Apesar de a umidade do solo estar baixa atualmente em boa parte do Brasil - inferior a 60%, nível indicado para o plantio - os meteorologistas dizem que as chuvas voltam na época certa, recuperando o déficit hídrico. "As chuvas vêm para suprir parte das necessidades hídricas para o início do plantio", diz Mozar Salvador, meteorologista do Instituto Nacional de Meteorologia (Inmet). Segundo ele, em parte do Sudeste e no Paraná, onde o clima estava seco, as precipitações voltaram no final-de-semana e a tendência é de que até setembro sigam um período de seca alternado a um de chuvas quando, então, o clima voltaria à sua normalidade para a época. No Centro-Oeste, pelas estimativas do Inmet, a condição de seca persiste até meados de setembro. Naquela região, atualmente, a umidade do solo varia entre 10% a 30%.

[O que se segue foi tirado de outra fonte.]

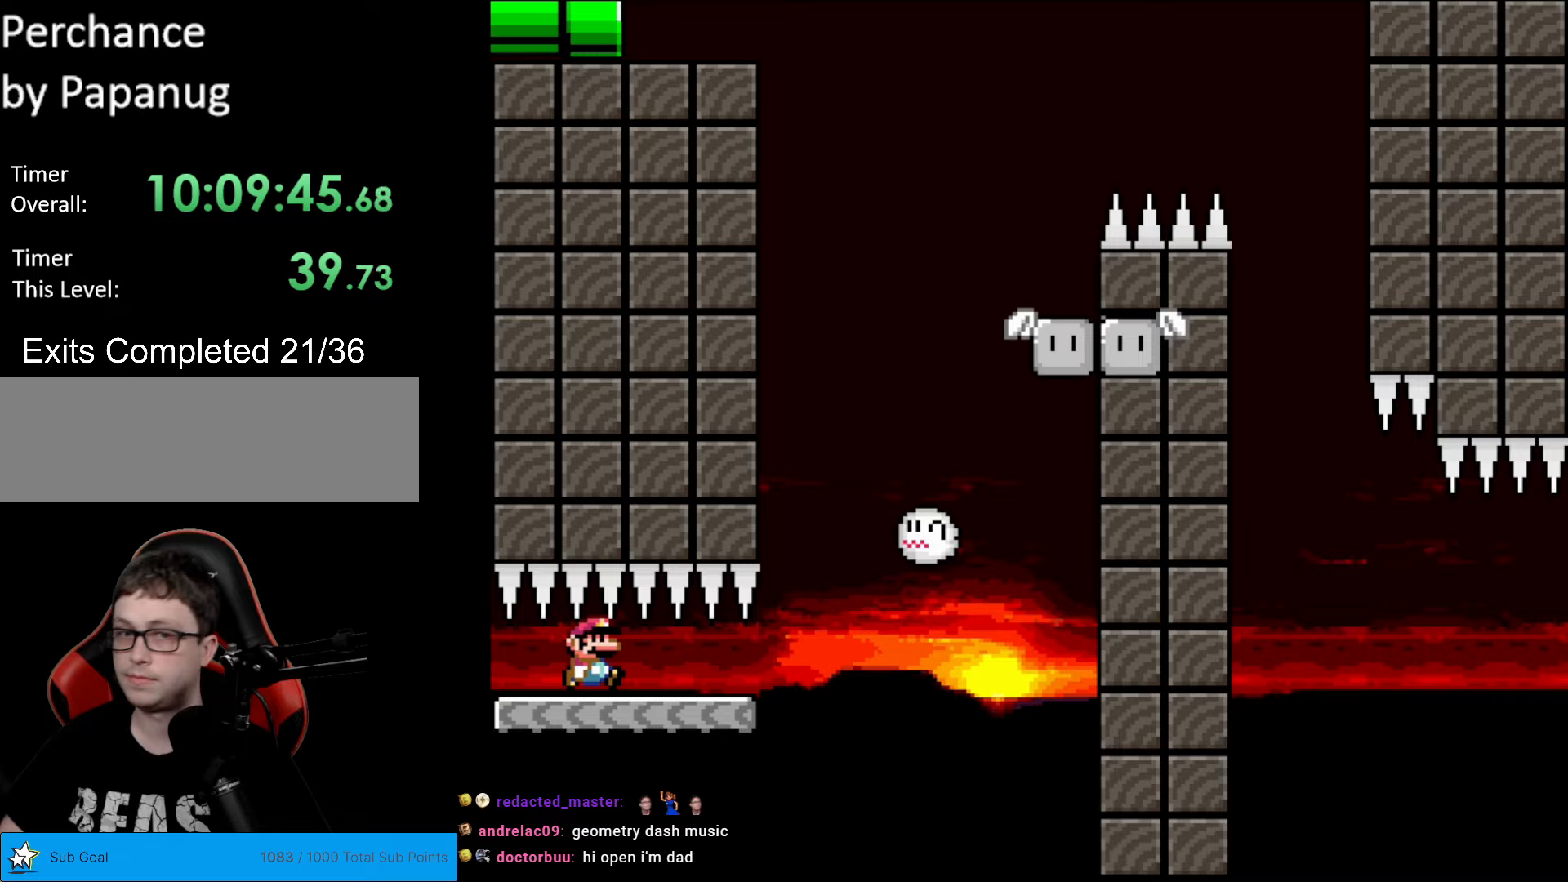
{"buttons": ["Y", "DPAD_RIGHT"], "events": []}
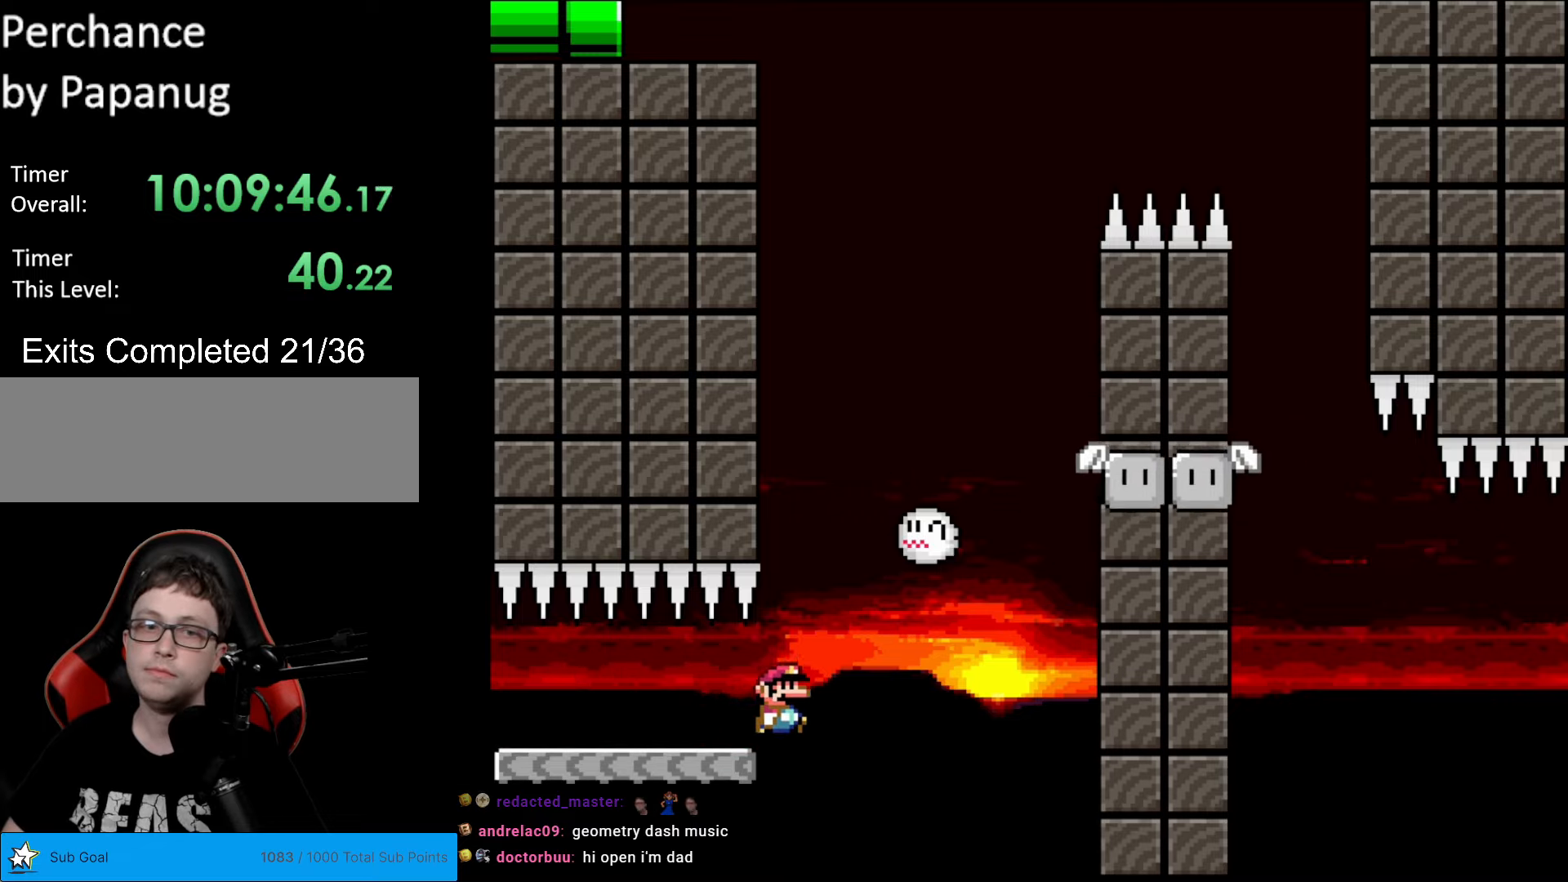
{"buttons": ["B", "Y"], "events": [[18, "B", "down"], [35, "DPAD_RIGHT", "up"], [70, "DPAD_UP", "down"], [88, "DPAD_LEFT", "down"], [88, "DPAD_UP", "up"], [193, "DPAD_LEFT", "up"], [263, "DPAD_RIGHT", "down"], [438, "DPAD_RIGHT", "up"]]}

"Diferente do ano passado, quando a seca começou mais cedo e a entrada das chuvas demorou, agora a situação é de normalidade. As chuvas foram até maio e retornam em outubro", afirma Paulo Etchitchury , da Somar - referindo-se ao Centro-Oeste. Segundo ele, o período de seca, neste ano, será quase 60 dias inferior a 2007. O mesmo padrão esperado para Centro-Oeste deve ocorrer em Minas Gerais e no Espírito Santo. Em São Paulo, a previsão é do retorno das precipitações de forma mais rápida. A umidade no solo no estado atualmente varia entre 20% a 50%.
REGULARIDADE - No Sul, segundo os meteorologistas, o padrão é de precipitações regulares em Santa Catarina e no Rio Grande do Sul. No Paraná, de acordo com Marcelo Pinheiro, da ClimaTempo, a regularidade virá a partir de setembro. Etchitchury lembra que, por causa do La Niña, a região vinha com déficit hídrico desde o início do ano. "Está havendo uma recuperação parcial", afirma. Ele acrescenta, no entanto, que alguns reservatórios na região arrozeira do Rio Grande do Sul ainda não estão totalmente recuperados. De acordo com os dados da empresa, na região Sul do Brasil a umidade do solo varia entre 60% e 70%, ou seja, propícia ao início do plantio. Apenas em parte da região da Campanha gaúcha é que o índice está abaixo: entre 40% e 50%.
"Se depender do clima, por enquanto, não tem quadro assustador. No ano passado, em algus lugares, a chuva só voltou em meados de outubro, atrasando o plantio", lembra Pinheiro. Apesar disso, segundo a Companhia Nacional de Abastecimento (Conab), o País colheu 142,4 milhões de toneladas - uma nova pesquisa será divulgada nesta quinta-feira. (Gazeta Mercantil)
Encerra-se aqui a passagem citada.